Et l'affaire a été mise en délibéré à la date de ce jour à laquelle l'arrêt a été rendu.
EXPOSE DU LITIGE':
M. [I] [D], né le 6 janvier 1972, a été embauché le 7 novembre 2011 par la société par actions simplifiée à associé unique (SASU) Open suivant contrat de travail à durée indéterminée, en qualité de concepteur AMOA, position 2.1, coefficient 115, statut cadre de la convention collective des bureaux d'études techniques (SYNTEC).
Au dernier état de la relation contractuelle, M. [I] [D] occupait le poste de coordinateur, position 2.1.2, coefficient 115 de la même convention collective, après modification de son contrat de travail par avenant en date du 14 octobre 2014.
Jusqu'en octobre 2018, M. [I] [D] a effectué diverses missions de tests auprès de différents clients, à l'exception d'une période comprise entre août 2015 et janvier 2017.
M. [I] [D] a été affecté à une mission auprès de la SAS Schneider Electric Industries prévue de juin 2018 à janvier 2019.
Selon les conclusions de la SASU Open, M. [I] [D] a eu une altercation avec un salarié de la SAS Schneider Electric Industries en août 2018, ce qui a conduit à mettre un terme à la mission le 31 octobre 2018 en lieu et place du mois de janvier 2019.
A compter de ce mois d'octobre 2018, M. [I] [D] a été en situation d'inter-contrats.
Par arrêté préfectoral en date du 13 juin 2019, M. [I] [D] a été désigné conseiller du salarié, avec un début de mandat prévu le 30 juin 2019 pour une période allant jusqu'au 29 juin 2022.

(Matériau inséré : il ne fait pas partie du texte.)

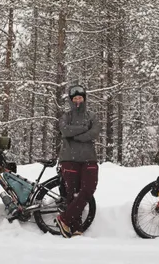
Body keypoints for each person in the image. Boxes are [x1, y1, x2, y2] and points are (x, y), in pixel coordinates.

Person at [55, 83, 100, 238]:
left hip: (89, 158)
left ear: (84, 98)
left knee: (88, 189)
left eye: (80, 97)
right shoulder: (66, 116)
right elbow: (64, 130)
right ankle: (76, 229)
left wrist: (75, 136)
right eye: (75, 98)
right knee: (71, 194)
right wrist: (83, 128)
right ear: (71, 100)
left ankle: (64, 218)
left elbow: (95, 132)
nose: (78, 100)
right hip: (69, 158)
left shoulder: (91, 116)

Par requête en date du 25 juin 2019, M. [I] [D] a saisi le conseil de prud'hommes de Grenoble pour solliciter la résiliation judiciaire de son contrat de travail.
En date du 3 octobre 2019, M. [I] [D] a été désigné délégué syndical CFTC. Il a renoncé à ce mandat en novembre 2019.
M. [I] [D] a, selon ses conclusions, effectué une demande d'intervention auprès de la DIRECCTE au sujet de sa situation en inter-contrat en date du 8 octobre 2019. Un rapport a été rendu le 5 mars 2020.
M. [I] [D] a été placé en arrêt de travail le 15 novembre 2019, puis du 19 au 29 novembre 2019, du 24 février au 3 mars 2020.
En date du 20 mars 2020, M. [I] [D] a été placé en activité partielle en raison de l'épidémie de Covid-19.
M. [I] [D] a été à nouveau placé en arrêt de travail à compter du 27 mars 2020, arrêt qui a été prolongé jusqu'à la fin des relations contractuelles.
Par courrier en date du 9 juin 2020, M. [I] [D] a pris acte de la rupture de son contrat de travail, invoquant à ce titre plusieurs motifs contre son employeur. La SASU Open a accusé réception de ce courrier et a contesté les griefs invoqués.
En date du 12 juin 2020, le contrat de travail qui liait les parties a pris fin.
Par requête en date du 16 juillet 2020, M. [I] [D] a saisi le conseil de prud'hommes de Grenoble afin de faire requalifier la prise d'acte de son contrat de travail en un licenciement nul.
La SASU Open s'est opposée aux prétentions adverses et a sollicité, in limine litis, de prononcer le sursis à statuer de l'instance prud'homale dans l'attente d'une décision pénale définitive statuant sur la plainte déposée par M. [I] [D], et formé une demande reconventionnelle tendant à voir requalifier la prise d'acte en démission et à voir condamner M. [D] à lui verser une indemnité de préavis.